1.6 The Arbitrage Pricing Theory and Multifactor Modelf of Risk and Return Flashcards
Does APT identify the specific factors that impact security returns?
No, APT asserts multiple factors exist but does not specify them.
Does APT assume that asset returns are normally distributed?
No, APT does not require normally distributed asset returns.
What is the basic idea of APT?
Investors can create a zero-beta, zero-net-investment portfolio, and any arbitrage opportunities would be exploited away.
What are the three key assumptions of APT?
Systematic factors explain asset returns, diversification eliminates specific risk, and arbitrage opportunities do not persist.
Does APT reward investors for accepting specific risk?
No, neither APT nor CAPM rewards investors for specific risk.
What are some explanatory variables identified by Chen, Roll, and Ross in testing APT?
Interest rate spread, expected and unexpected inflation, industrial production, and corporate bond yield spreads.
What two additional risk factors were introduced in the Fama-French five-factor model?
Operating profitability (RMW) and investment behavior (CMA).
What is the book-to-market value factor in the Fama-French model?
HML, which measures the return difference between high and low book-to-market stocks.
How does principal component analysis (PCA) relate to statistical factor models?
PCA identifies statistical factors that explain variance in asset returns but does not specify macroeconomic factors.
Why do well-diversified portfolios within the same asset class remain highly correlated?
Because diversification is limited when investments are concentrated in a single asset class.

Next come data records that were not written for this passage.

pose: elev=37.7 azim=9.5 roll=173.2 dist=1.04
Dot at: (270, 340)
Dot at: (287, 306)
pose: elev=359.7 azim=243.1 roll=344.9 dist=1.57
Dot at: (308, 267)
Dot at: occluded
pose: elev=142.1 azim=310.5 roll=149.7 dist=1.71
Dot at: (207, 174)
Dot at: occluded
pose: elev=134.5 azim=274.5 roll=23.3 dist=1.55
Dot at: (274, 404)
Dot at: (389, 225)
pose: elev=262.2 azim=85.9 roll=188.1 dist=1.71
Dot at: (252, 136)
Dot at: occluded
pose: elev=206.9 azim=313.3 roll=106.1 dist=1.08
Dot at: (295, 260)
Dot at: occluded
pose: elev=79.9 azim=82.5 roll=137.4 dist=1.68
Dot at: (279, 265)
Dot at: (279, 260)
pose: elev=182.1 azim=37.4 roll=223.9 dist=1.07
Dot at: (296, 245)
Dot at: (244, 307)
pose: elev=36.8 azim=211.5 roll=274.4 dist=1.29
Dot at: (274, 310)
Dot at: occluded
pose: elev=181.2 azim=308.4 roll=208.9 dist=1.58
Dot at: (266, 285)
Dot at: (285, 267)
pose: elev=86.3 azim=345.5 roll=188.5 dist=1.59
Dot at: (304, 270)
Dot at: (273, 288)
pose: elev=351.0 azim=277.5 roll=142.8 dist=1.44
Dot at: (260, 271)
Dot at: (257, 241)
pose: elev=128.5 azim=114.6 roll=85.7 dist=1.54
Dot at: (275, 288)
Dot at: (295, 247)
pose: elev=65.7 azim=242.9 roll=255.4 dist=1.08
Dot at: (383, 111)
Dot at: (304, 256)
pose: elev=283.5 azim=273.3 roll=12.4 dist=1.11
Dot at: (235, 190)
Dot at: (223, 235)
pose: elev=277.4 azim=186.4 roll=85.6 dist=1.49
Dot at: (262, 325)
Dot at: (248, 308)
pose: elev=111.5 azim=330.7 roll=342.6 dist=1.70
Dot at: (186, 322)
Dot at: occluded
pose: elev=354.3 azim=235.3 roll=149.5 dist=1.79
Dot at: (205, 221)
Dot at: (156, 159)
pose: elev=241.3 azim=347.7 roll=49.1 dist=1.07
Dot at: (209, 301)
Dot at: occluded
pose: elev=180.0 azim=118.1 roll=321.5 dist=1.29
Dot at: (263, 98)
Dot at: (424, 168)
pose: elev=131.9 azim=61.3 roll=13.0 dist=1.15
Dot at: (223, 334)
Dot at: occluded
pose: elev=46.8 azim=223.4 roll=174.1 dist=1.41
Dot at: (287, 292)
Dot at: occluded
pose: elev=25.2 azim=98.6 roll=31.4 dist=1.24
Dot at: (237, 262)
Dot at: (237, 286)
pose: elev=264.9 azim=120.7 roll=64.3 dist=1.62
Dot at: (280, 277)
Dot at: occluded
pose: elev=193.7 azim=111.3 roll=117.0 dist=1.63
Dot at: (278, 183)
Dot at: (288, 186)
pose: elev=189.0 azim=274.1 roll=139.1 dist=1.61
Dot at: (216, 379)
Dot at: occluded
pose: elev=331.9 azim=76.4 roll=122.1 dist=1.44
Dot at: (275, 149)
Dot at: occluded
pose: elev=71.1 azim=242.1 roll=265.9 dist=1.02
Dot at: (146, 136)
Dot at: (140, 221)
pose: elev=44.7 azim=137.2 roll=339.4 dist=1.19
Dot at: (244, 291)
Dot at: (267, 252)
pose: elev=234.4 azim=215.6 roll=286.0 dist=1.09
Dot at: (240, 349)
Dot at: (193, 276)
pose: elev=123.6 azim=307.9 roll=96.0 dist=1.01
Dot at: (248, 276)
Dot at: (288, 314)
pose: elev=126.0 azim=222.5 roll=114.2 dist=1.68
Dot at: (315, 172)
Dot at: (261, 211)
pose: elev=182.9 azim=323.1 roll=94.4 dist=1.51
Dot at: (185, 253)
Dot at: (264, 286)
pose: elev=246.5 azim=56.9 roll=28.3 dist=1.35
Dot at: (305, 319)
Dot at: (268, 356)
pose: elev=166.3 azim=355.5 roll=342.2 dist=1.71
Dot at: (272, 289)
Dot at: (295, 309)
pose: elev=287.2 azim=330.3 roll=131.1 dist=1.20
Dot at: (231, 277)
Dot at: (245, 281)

What role does arbitrage play in APT?
If a zero-beta portfolio with positive return exists, investors will exploit it until arbitrage opportunities disappear.
Why is the change in money supply not an explanatory variable in Chen, Roll, and Ross’s APT test?
Because their test focused on interest rate spreads, inflation, industrial production, and corporate bond yield spreads.
How does APT differ from CAPM in explaining risk?
APT considers multiple risk factors, while CAPM relies only on market risk (beta).
How does APT view arbitrage in real markets?
It assumes any arbitrage opportunities will quickly be eliminated by market participants.
How can factor betas be used to hedge systematic risk?
Investors can buy securities with negative betas to offset positive factor exposures.